Spicy Creamy Chili Oil Pasta
Craving a pasta dish that’s both creamy and bursting with flavor? This Spicy Creamy Chili Oil Pasta is your answer. It’s a quick and easy weeknight meal that combines the richness of a creamy sauce with the fiery kick of chili oil. Plus, it’s incredibly versatile and can be customized to your spice preference.
Ingredients:
- Pasta (12-16 oz., any shape)
- Olive oil (1 tbsp)
- Garlic cloves (4-5, minced)
- Chili flakes (1/2 tsp – 1 tsp, depending on spice preference)

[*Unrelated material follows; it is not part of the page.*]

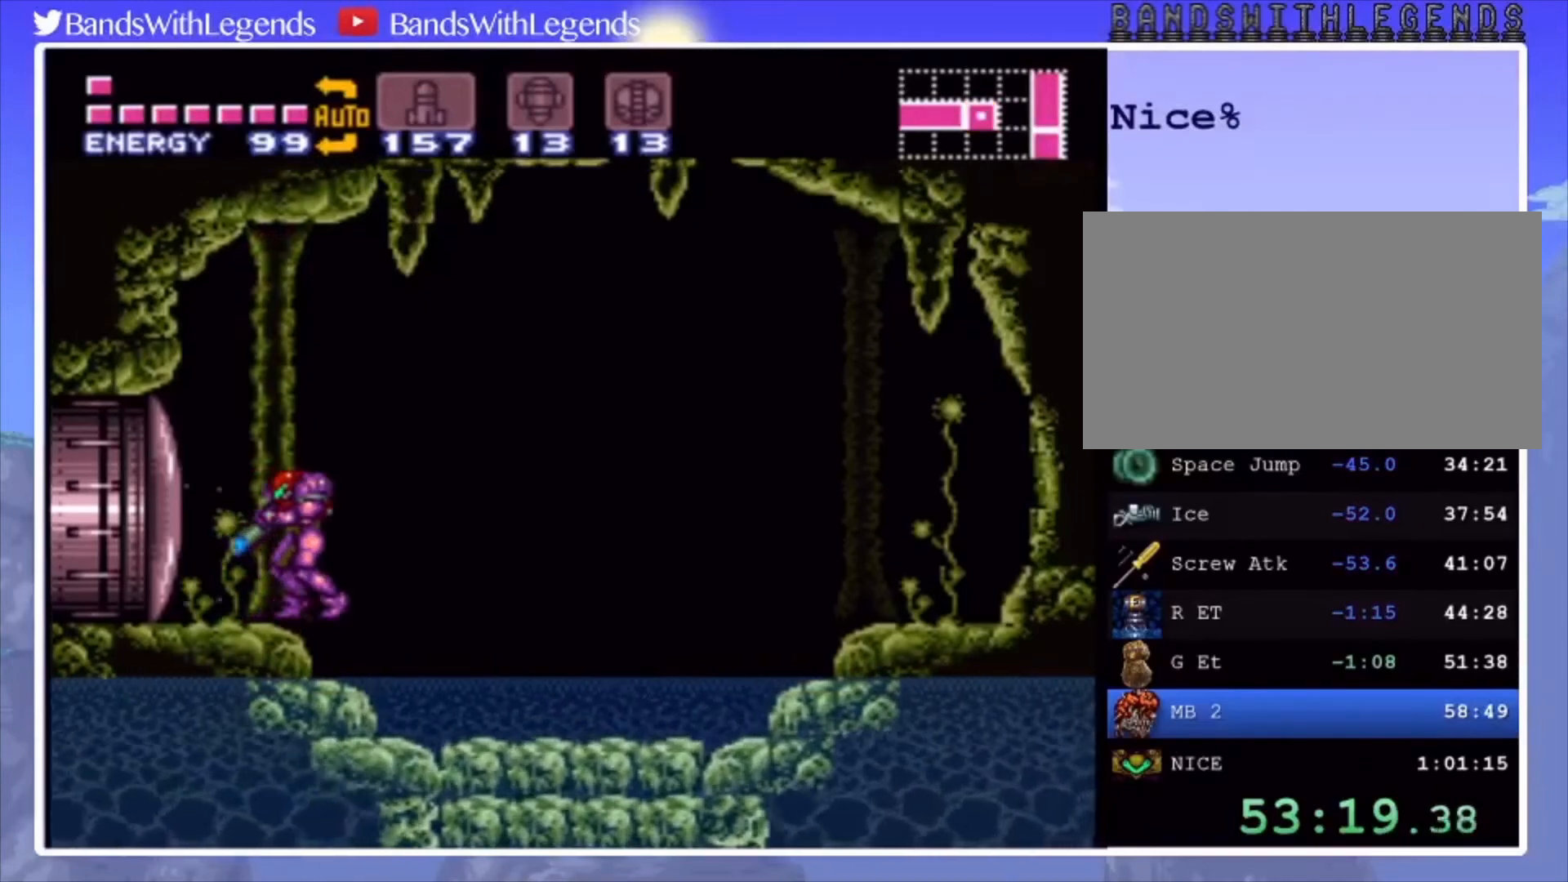
{"buttons": ["SQUARE", "L2"], "events": []}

- Sundried tomatoes (7-9 pcs, sliced)
- Tomato paste (1/3 cup)
- Salt (to taste)
- Black pepper (to taste)
- Chili oil (2.5-3 tbsp, divided)
- Heavy cream (1/2 cup)
- Parsley (1 tbsp, chopped)
- Parmesan cheese (optional, for garnish)
Cooking Guide:
- Cook your pasta according to package instructions in salted water. Reserve about 1/2 cup of pasta water before draining.
- While the pasta cooks, heat olive oil in a pan over medium heat. Add garlic and chili flakes, and cook for 2-3 minutes until fragrant.
- Add sundried tomatoes and tomato paste to the pan. Sauté for 4-5 minutes, allowing the flavors to meld.
- Season with salt and pepper. Add about 1/2 cup of reserved pasta water and simmer for 2-3 minutes until the sauce becomes smooth.
- Turn down the heat and stir in the cream. Let the sauce simmer gently for a minute or two, until slightly thickened.
- Add the cooked pasta and toss with the sauce. If the sauce seems too thick, add a splash more pasta water.
- Remove from heat and stir in half of the chili oil. Taste and adjust seasonings as needed.
- Serve immediately, garnished with the remaining chili oil, chopped parsley, and a sprinkle of Parmesan cheese (optional).
Tips:
- For a richer sauce, you can substitute heavy cream with half-and-half.
- Don’t have sundried tomatoes? You can use chopped fresh tomatoes instead. Just add them a minute or two after the garlic and chili flakes.
- This recipe is easily customizable. Add your favorite vegetables like spinach, mushrooms, or bell peppers.
- Leftovers can be stored in an airtight container in the fridge for up to 2 days. However, the chili oil may separate, so be sure to reheat gently and toss well before serving.